Would there be any enhancements to the capabilities of a <new> function?

For example, I think we should consider allowing <new> to invokespecial super.<init> on a new instance, and/or putstatic into the final fields of the new instance.
If don’t allow this, then translation strategies may have to spin private <init> methods to handle the super call and final field inits, which seems suboptimal to me.
(To be clear:  I’m thinking of using <new> here in a non-inline class.)

One result of using a different name (<new>) is that there’s no need to require that it be static or not.
I don’t think there’s any benefit to requiring that <new> be static.  (Well maybe some:  It partitions <new> from
any kind of virtual call.)  Maybe a non-static <new> could serve as a factory method which takes the current
instance and “reconstructs” it as a new instance.  But that can be done by wrapping a static <new> into some
other method m, and then there’s no confusion about making m virtual.

> [1] http://cr.openjdk.java.net/~dlsmith/lw2/lw2-20190628/specs/init-methods-jvms.html

Using something like <new> is a forced move for inline classes.  It is also (IMO) a fruitful move for
regular non-inline (“identity”) classes.  If the translation strategy were adjusted to translate every
new Foo() expression as invokestatic <new>, the following benefits would appear:

- Less reliance on the verifier to validate arbitrary-in-the-wild “new/dup/invokespecial” code shapes.  (It’s been buggy in the past.)
- Simpler more optimizable bytecode for complex expressions like new A(…new B()…), currently a pain point in our JITs.
- A more direct path for migrating “new VT()” expressions from VT as a value-based class to an inline class.  (No migration with new/dup/invokespecial.)
- More compact (and analyzable) classfiles, when they contain new A(…) expressions.
- A future option to make the “new instance” instruction be *private* to the class which it is constructing, a probable security benefit.
- A future option to separate, at the language level, the capability of constructing a subclass instance (super()) from requesting a new object (new A()).

— John

P.S.  About that last option:  A public constructor C allows *both* creation of new instances and subclassing.  It is difficult
to separately control access for these operations.  (They correspond to calls to C.super.<init> and to C.<new>.)
If it were possible tease apart these as separate API points (corresponding to the distinct underlying names) then
they could be given independent access control (one public, one private, etc.).

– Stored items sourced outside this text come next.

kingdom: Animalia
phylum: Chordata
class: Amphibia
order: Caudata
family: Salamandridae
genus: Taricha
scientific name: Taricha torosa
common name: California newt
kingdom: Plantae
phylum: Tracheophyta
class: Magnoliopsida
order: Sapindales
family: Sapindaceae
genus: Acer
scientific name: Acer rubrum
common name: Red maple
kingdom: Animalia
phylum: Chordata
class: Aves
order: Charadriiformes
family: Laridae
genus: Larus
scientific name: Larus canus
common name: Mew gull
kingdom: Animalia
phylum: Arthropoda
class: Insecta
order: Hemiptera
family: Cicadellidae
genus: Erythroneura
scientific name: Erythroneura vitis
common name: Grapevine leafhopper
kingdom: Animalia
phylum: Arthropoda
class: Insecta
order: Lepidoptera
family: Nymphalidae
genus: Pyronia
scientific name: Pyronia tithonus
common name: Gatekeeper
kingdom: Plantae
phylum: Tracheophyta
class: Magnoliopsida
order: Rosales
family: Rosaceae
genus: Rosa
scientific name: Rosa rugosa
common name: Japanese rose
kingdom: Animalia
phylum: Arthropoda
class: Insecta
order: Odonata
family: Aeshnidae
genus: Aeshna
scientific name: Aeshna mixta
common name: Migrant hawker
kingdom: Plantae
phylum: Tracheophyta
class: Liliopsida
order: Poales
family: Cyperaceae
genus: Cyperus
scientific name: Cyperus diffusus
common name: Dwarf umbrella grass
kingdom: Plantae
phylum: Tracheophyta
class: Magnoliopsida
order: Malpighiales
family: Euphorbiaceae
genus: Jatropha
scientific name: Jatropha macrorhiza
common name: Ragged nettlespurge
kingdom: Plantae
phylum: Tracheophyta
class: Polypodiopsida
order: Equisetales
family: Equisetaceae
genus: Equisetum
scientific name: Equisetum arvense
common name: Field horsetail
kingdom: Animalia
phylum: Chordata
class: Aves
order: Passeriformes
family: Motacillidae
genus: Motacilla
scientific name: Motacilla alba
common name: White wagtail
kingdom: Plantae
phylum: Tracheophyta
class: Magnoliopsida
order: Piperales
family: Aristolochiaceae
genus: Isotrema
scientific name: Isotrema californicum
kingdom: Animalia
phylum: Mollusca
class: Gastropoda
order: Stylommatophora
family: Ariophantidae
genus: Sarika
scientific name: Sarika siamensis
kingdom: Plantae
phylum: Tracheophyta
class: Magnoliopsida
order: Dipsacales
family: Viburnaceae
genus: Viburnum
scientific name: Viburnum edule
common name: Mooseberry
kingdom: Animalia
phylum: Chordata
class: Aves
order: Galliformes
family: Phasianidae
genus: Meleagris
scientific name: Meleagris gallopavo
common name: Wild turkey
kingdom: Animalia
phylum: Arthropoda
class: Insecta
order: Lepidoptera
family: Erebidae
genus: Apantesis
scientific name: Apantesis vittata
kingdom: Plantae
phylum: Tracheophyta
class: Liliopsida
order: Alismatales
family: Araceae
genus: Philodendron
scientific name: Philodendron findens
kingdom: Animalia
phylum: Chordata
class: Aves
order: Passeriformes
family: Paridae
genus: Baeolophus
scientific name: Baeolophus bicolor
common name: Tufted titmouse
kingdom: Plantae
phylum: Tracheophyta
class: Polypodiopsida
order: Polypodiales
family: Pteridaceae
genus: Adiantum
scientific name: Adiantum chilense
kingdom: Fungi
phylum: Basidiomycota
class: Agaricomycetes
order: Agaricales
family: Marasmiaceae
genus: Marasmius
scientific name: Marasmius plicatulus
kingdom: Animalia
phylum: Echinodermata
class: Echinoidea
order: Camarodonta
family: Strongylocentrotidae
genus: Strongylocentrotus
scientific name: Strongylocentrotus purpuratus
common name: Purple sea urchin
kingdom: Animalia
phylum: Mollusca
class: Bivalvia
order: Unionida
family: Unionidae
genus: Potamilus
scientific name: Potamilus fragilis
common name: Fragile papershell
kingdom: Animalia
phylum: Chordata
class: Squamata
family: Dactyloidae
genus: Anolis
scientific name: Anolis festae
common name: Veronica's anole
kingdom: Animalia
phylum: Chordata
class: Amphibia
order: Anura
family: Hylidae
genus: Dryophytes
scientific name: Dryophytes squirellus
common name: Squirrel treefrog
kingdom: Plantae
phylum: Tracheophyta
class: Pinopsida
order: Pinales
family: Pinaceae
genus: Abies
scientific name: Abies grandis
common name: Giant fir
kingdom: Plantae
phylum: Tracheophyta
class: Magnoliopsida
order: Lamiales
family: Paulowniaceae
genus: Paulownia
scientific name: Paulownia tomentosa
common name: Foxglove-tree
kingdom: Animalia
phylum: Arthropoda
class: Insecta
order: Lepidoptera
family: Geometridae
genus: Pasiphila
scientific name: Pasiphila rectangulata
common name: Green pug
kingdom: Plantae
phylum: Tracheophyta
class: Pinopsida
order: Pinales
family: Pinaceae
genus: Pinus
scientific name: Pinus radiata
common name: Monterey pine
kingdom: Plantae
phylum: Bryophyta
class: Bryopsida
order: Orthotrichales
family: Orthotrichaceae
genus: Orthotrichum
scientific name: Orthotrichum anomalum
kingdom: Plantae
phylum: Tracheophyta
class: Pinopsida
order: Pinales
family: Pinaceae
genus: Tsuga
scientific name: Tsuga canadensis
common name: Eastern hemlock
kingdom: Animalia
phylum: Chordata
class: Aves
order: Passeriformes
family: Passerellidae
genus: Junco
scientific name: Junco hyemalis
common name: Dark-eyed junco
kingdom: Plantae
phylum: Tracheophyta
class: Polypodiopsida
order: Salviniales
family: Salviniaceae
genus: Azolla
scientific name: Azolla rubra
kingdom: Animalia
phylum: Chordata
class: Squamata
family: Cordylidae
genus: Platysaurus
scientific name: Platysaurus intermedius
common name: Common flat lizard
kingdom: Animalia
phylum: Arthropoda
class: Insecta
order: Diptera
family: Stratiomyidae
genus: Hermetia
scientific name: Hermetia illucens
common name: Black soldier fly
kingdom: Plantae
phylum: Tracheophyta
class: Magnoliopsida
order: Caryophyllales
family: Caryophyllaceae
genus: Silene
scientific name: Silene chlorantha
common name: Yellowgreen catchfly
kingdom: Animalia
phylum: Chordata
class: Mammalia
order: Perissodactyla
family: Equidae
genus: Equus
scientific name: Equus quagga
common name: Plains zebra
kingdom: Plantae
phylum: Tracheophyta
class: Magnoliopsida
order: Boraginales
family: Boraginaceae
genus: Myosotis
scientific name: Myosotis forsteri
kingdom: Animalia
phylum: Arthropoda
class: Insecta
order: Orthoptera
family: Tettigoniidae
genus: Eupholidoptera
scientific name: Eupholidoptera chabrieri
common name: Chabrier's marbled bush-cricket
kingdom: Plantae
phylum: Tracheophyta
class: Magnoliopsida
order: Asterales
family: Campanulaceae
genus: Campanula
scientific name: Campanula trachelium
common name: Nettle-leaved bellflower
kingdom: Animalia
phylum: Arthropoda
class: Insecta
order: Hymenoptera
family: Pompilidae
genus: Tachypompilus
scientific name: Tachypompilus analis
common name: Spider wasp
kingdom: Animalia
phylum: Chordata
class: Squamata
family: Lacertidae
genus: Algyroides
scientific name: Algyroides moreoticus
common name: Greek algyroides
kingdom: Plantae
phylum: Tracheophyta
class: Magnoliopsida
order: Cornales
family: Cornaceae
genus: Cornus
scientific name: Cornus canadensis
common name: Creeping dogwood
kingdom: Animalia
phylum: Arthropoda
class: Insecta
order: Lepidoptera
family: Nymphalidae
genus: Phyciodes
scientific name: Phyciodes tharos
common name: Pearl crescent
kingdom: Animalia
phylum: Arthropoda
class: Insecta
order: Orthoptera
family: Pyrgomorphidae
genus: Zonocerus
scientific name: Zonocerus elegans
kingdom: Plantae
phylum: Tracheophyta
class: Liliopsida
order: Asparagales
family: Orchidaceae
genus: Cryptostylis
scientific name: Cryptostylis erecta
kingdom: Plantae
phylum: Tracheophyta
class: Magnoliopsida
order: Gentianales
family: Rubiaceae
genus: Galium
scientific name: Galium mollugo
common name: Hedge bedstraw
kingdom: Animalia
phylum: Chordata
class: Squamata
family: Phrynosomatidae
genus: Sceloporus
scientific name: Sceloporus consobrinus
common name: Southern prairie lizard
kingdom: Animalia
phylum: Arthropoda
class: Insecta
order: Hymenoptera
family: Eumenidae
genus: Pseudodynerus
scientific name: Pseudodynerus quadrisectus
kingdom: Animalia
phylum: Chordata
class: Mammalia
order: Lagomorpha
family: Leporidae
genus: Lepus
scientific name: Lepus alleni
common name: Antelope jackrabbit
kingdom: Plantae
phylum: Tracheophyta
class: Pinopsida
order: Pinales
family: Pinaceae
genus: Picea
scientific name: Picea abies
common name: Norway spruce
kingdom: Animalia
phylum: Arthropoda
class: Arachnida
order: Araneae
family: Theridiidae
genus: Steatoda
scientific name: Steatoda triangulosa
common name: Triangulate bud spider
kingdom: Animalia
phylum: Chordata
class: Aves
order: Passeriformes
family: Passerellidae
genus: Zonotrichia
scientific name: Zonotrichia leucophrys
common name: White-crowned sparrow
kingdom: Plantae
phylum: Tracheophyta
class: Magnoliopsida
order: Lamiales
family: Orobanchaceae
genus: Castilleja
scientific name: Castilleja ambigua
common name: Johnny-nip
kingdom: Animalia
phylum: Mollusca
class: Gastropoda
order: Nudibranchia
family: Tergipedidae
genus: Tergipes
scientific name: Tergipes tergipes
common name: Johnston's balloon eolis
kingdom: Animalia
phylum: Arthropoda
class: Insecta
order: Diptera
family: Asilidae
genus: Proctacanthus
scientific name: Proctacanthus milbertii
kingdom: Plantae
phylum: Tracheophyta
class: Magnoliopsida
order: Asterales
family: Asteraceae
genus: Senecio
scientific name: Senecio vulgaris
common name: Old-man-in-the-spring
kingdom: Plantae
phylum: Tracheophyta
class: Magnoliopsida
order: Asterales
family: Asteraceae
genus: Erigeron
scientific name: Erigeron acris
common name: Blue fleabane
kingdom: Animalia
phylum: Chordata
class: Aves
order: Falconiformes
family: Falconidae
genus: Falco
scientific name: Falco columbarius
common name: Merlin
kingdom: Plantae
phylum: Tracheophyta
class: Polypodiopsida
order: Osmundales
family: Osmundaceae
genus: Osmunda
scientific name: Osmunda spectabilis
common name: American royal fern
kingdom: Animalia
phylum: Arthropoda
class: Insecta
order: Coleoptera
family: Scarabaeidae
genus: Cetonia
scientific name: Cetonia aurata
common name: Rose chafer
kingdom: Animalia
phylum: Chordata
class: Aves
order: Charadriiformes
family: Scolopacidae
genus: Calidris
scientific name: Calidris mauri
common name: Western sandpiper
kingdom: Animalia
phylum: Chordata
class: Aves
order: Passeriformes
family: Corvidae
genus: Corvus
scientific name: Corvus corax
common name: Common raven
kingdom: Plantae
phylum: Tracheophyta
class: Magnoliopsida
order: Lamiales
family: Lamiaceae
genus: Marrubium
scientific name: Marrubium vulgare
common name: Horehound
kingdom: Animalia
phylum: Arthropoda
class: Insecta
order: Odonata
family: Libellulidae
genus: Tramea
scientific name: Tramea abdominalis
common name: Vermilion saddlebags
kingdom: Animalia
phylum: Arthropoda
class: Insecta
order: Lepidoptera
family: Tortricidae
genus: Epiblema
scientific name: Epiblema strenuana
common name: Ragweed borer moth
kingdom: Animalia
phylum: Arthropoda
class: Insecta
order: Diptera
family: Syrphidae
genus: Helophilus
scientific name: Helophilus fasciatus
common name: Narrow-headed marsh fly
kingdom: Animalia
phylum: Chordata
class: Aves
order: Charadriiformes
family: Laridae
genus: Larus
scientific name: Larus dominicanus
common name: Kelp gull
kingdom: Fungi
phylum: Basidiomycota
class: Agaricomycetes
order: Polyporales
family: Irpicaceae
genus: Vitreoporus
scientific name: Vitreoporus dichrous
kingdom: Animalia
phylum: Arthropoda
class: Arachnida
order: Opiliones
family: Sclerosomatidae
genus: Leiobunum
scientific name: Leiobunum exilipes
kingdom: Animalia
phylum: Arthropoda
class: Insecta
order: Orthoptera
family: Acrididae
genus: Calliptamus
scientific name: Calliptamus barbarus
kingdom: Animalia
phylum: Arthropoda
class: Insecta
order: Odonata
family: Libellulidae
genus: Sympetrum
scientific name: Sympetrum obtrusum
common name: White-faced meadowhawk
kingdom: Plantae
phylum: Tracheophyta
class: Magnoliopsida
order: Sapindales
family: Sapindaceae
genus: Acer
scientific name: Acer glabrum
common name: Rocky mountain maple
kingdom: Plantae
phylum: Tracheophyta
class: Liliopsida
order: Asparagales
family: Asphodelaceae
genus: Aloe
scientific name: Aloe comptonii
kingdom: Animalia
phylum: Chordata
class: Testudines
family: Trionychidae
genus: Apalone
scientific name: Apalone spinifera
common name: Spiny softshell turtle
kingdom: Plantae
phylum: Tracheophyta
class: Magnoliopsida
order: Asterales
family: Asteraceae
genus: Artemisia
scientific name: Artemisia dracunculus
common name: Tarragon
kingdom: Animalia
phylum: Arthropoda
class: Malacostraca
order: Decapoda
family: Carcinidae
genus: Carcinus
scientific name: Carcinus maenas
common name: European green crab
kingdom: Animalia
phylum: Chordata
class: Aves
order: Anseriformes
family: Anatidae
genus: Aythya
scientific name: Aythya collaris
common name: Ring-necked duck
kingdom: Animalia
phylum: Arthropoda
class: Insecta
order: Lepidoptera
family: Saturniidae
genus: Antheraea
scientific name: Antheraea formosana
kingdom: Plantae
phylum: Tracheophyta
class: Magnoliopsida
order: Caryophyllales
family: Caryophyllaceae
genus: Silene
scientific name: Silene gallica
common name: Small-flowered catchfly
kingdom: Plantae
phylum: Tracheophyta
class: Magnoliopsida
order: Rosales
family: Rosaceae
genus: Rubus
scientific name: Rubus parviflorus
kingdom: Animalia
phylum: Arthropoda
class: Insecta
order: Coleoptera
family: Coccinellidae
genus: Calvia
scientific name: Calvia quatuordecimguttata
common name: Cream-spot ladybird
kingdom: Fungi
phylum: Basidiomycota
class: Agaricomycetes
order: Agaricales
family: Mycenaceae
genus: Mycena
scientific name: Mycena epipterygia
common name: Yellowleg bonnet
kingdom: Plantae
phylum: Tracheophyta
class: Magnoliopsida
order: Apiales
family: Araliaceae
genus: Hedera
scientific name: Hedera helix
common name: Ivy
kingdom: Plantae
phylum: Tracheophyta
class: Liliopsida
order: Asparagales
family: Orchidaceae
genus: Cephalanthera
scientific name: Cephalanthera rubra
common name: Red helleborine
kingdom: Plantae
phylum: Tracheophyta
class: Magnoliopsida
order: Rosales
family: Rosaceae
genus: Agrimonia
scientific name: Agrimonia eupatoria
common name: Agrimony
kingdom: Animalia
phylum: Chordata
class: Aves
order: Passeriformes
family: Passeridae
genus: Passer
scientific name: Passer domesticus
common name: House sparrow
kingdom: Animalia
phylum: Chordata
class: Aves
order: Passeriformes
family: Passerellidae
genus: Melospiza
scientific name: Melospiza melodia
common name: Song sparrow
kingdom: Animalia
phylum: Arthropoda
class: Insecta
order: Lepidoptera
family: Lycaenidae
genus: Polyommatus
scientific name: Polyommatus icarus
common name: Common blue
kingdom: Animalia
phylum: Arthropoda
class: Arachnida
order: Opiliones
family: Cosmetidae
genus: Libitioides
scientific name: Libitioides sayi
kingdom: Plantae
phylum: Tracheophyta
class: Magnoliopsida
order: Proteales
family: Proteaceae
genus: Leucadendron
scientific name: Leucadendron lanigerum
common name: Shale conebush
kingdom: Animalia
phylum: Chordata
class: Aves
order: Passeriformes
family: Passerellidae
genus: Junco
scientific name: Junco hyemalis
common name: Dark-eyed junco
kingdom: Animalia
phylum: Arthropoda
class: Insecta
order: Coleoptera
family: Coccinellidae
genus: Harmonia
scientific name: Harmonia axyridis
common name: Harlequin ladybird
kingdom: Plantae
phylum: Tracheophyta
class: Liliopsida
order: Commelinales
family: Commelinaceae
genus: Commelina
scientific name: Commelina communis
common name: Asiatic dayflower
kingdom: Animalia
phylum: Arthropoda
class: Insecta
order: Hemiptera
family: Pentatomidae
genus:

In fact, a more clear separation would be to call the super-version C.super.<super>.  So that super() calls could
be translated to invokespecial <super> (with the same powers and responsibilities as for <init> in that position).
And new T() calls would be translated to invokestatic <new>.  And <init> would serve both at once, in various
use cases, but a class translation might have only <super> and <new>, or perhaps <super> and <new> and
some private <init> methods to factor out code used by both, locally.

I’ll tip my hand here:  I think of a <new> method as a “final constructor”:  It’s the use of a constructor in the
terminal position, when the requested class is known, and *not* when a random subclass is requesting
initialization of one of its progeny.  I also think of <super> (or <init> used only by subclasses) as an
“abstract constructor”.  It’s the use of a constructor in a non-terminal position, when the requested class
is some subclass elsewhere but it needs to call up the super chain for proper instantiation.  The analogy
with final and abstract methods is not exact, but it is close enough that I think there’s something there.
In this mindset, I think of today’s <init> as a hack which performs both jobs, even though they are distinct,
and of today’s constructor notation as defining *both* the <new> and the <super> methods, and indeed
stashing the one copy of the code on the <init> hack.

When we get bridging technology, we can declaratively spin bridges from non-private <new> and
<super> API points (w/o bodies) into private <init> methods.  So the extra distinctions I’m thinking
of don’t have to end up duplicating bytecodes, in the common case where a class needs to define
parallel <new> and <super> API points.